BEACH AND LAWRENCE NAMED ATTORNEYS OF THE YEAR          top    

On June 26, 2003, Paul Beach was honored at a reception held at the Los Angeles County Sheriff's Department. He has been named "Attorney of the Year" by the Los Angeles County Sheriff's Department for his excellence in representing the Sheriff's Department and its personnel. This was a repeat for the firm. David Lawrence received the same award on May 5, 2000.

LAWRENCE WINS 13-YEAR OLD SUPERVISORY LIABILITY CASE          top    

On January 9, 2004, David Lawrence obtained a defense jury verdict for former Los Angeles County Sheriff's Department officials in what seemed like a battle that would never end.
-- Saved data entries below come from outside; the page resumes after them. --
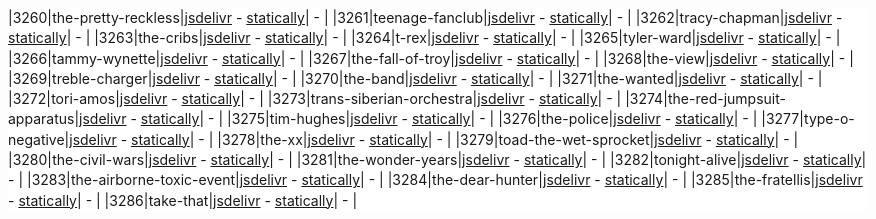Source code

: |3260|the-pretty-reckless|[jsdelivr](https://cdn.jsdelivr.net/gh/dbchord/a3-1-3/1-5000/3001-3500/the-pretty-reckless.webp) - [statically](https://cdn.statically.io/gh/dbchord/a3-1-3/i/1-5000/3001-3500/the-pretty-reckless.webp)| - |
|3261|teenage-fanclub|[jsdelivr](https://cdn.jsdelivr.net/gh/dbchord/a3-1-3/1-5000/3001-3500/teenage-fanclub.webp) - [statically](https://cdn.statically.io/gh/dbchord/a3-1-3/i/1-5000/3001-3500/teenage-fanclub.webp)| - |
|3262|tracy-chapman|[jsdelivr](https://cdn.jsdelivr.net/gh/dbchord/a3-1-3/1-5000/3001-3500/tracy-chapman.webp) - [statically](https://cdn.statically.io/gh/dbchord/a3-1-3/i/1-5000/3001-3500/tracy-chapman.webp)| - |
|3263|the-cribs|[jsdelivr](https://cdn.jsdelivr.net/gh/dbchord/a3-1-3/1-5000/3001-3500/the-cribs.webp) - [statically](https://cdn.statically.io/gh/dbchord/a3-1-3/i/1-5000/3001-3500/the-cribs.webp)| - |
|3264|t-rex|[jsdelivr](https://cdn.jsdelivr.net/gh/dbchord/a3-1-3/1-5000/3001-3500/t-rex.webp) - [statically](https://cdn.statically.io/gh/dbchord/a3-1-3/i/1-5000/3001-3500/t-rex.webp)| - |
|3265|tyler-ward|[jsdelivr](https://cdn.jsdelivr.net/gh/dbchord/a3-1-3/1-5000/3001-3500/tyler-ward.webp) - [statically](https://cdn.statically.io/gh/dbchord/a3-1-3/i/1-5000/3001-3500/tyler-ward.webp)| - |
|3266|tammy-wynette|[jsdelivr](https://cdn.jsdelivr.net/gh/dbchord/a3-1-3/1-5000/3001-3500/tammy-wynette.webp) - [statically](https://cdn.statically.io/gh/dbchord/a3-1-3/i/1-5000/3001-3500/tammy-wynette.webp)| - |
|3267|the-fall-of-troy|[jsdelivr](https://cdn.jsdelivr.net/gh/dbchord/a3-1-3/1-5000/3001-3500/the-fall-of-troy.webp) - [statically](https://cdn.statically.io/gh/dbchord/a3-1-3/i/1-5000/3001-3500/the-fall-of-troy.webp)| - |
|3268|the-view|[jsdelivr](https://cdn.jsdelivr.net/gh/dbchord/a3-1-3/1-5000/3001-3500/the-view.webp) - [statically](https://cdn.statically.io/gh/dbchord/a3-1-3/i/1-5000/3001-3500/the-view.webp)| - |
|3269|treble-charger|[jsdelivr](https://cdn.jsdelivr.net/gh/dbchord/a3-1-3/1-5000/3001-3500/treble-charger.webp) - [statically](https://cdn.statically.io/gh/dbchord/a3-1-3/i/1-5000/3001-3500/treble-charger.webp)| - |
|3270|the-band|[jsdelivr](https://cdn.jsdelivr.net/gh/dbchord/a3-1-3/1-5000/3001-3500/the-band.webp) - [statically](https://cdn.statically.io/gh/dbchord/a3-1-3/i/1-5000/3001-3500/the-band.webp)| - |
|3271|the-wanted|[jsdelivr](https://cdn.jsdelivr.net/gh/dbchord/a3-1-3/1-5000/3001-3500/the-wanted.webp) - [statically](https://cdn.statically.io/gh/dbchord/a3-1-3/i/1-5000/3001-3500/the-wanted.webp)| - |
|3272|tori-amos|[jsdelivr](https://cdn.jsdelivr.net/gh/dbchord/a3-1-3/1-5000/3001-3500/tori-amos.webp) - [statically](https://cdn.statically.io/gh/dbchord/a3-1-3/i/1-5000/3001-3500/tori-amos.webp)| - |
|3273|trans-siberian-orchestra|[jsdelivr](https://cdn.jsdelivr.net/gh/dbchord/a3-1-3/1-5000/3001-3500/trans-siberian-orchestra.webp) - [statically](https://cdn.statically.io/gh/dbchord/a3-1-3/i/1-5000/3001-3500/trans-siberian-orchestra.webp)| - |
|3274|the-red-jumpsuit-apparatus|[jsdelivr](https://cdn.jsdelivr.net/gh/dbchord/a3-1-3/1-5000/3001-3500/the-red-jumpsuit-apparatus.webp) - [statically](https://cdn.statically.io/gh/dbchord/a3-1-3/i/1-5000/3001-3500/the-red-jumpsuit-apparatus.webp)| - |
|3275|tim-hughes|[jsdelivr](https://cdn.jsdelivr.net/gh/dbchord/a3-1-3/1-5000/3001-3500/tim-hughes.webp) - [statically](https://cdn.statically.io/gh/dbchord/a3-1-3/i/1-5000/3001-3500/tim-hughes.webp)| - |
|3276|the-police|[jsdelivr](https://cdn.jsdelivr.net/gh/dbchord/a3-1-3/1-5000/3001-3500/the-police.webp) - [statically](https://cdn.statically.io/gh/dbchord/a3-1-3/i/1-5000/3001-3500/the-police.webp)| - |
|3277|type-o-negative|[jsdelivr](https://cdn.jsdelivr.net/gh/dbchord/a3-1-3/1-5000/3001-3500/type-o-negative.webp) - [statically](https://cdn.statically.io/gh/dbchord/a3-1-3/i/1-5000/3001-3500/type-o-negative.webp)| - |
|3278|the-xx|[jsdelivr](https://cdn.jsdelivr.net/gh/dbchord/a3-1-3/1-5000/3001-3500/the-xx.webp) - [statically](https://cdn.statically.io/gh/dbchord/a3-1-3/i/1-5000/3001-3500/the-xx.webp)| - |
|3279|toad-the-wet-sprocket|[jsdelivr](https://cdn.jsdelivr.net/gh/dbchord/a3-1-3/1-5000/3001-3500/toad-the-wet-sprocket.webp) - [statically](https://cdn.statically.io/gh/dbchord/a3-1-3/i/1-5000/3001-3500/toad-the-wet-sprocket.webp)| - |
|3280|the-civil-wars|[jsdelivr](https://cdn.jsdelivr.net/gh/dbchord/a3-1-3/1-5000/3001-3500/the-civil-wars.webp) - [statically](https://cdn.statically.io/gh/dbchord/a3-1-3/i/1-5000/3001-3500/the-civil-wars.webp)| - |
|3281|the-wonder-years|[jsdelivr](https://cdn.jsdelivr.net/gh/dbchord/a3-1-3/1-5000/3001-3500/the-wonder-years.webp) - [statically](https://cdn.statically.io/gh/dbchord/a3-1-3/i/1-5000/3001-3500/the-wonder-years.webp)| - |
|3282|tonight-alive|[jsdelivr](https://cdn.jsdelivr.net/gh/dbchord/a3-1-3/1-5000/3001-3500/tonight-alive.webp) - [statically](https://cdn.statically.io/gh/dbchord/a3-1-3/i/1-5000/3001-3500/tonight-alive.webp)| - |
|3283|the-airborne-toxic-event|[jsdelivr](https://cdn.jsdelivr.net/gh/dbchord/a3-1-3/1-5000/3001-3500/the-airborne-toxic-event.webp) - [statically](https://cdn.statically.io/gh/dbchord/a3-1-3/i/1-5000/3001-3500/the-airborne-toxic-event.webp)| - |
|3284|the-dear-hunter|[jsdelivr](https://cdn.jsdelivr.net/gh/dbchord/a3-1-3/1-5000/3001-3500/the-dear-hunter.webp) - [statically](https://cdn.statically.io/gh/dbchord/a3-1-3/i/1-5000/3001-3500/the-dear-hunter.webp)| - |
|3285|the-fratellis|[jsdelivr](https://cdn.jsdelivr.net/gh/dbchord/a3-1-3/1-5000/3001-3500/the-fratellis.webp) - [statically](https://cdn.statically.io/gh/dbchord/a3-1-3/i/1-5000/3001-3500/the-fratellis.webp)| - |
|3286|take-that|[jsdelivr](https://cdn.jsdelivr.net/gh/dbchord/a3-1-3/1-5000/3001-3500/take-that.webp) - [statically](https://cdn.statically.io/gh/dbchord/a3-1-3/i/1-5000/3001-3500/take-that.webp)| - |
The case arose from the February 8, 1991 arrest of Brett Thompson in which a Sheriff's canine bit Mr. Thompson. The arrest was criticized in the original Kolts report as an example of instances in which additional force was used to subdue criminal suspects who were bitten by and fought with the canines. Orders granting defense motions for summary judgment were reversed twice by the Court of Appeals, accounting for the length of time required to get the matter to trial. By the time the case was tried, plaintiff had dismissed all but high ranking Sheriff's officials including the former Undersheriff. Plaintiff proceeded against the remaining defendants on a civil rights "failure to train and supervise" theory. After almost five weeks of trial in the Central District of the Los Angeles County Superior Court, a jury returned a defense verdict with only one dissenting juror.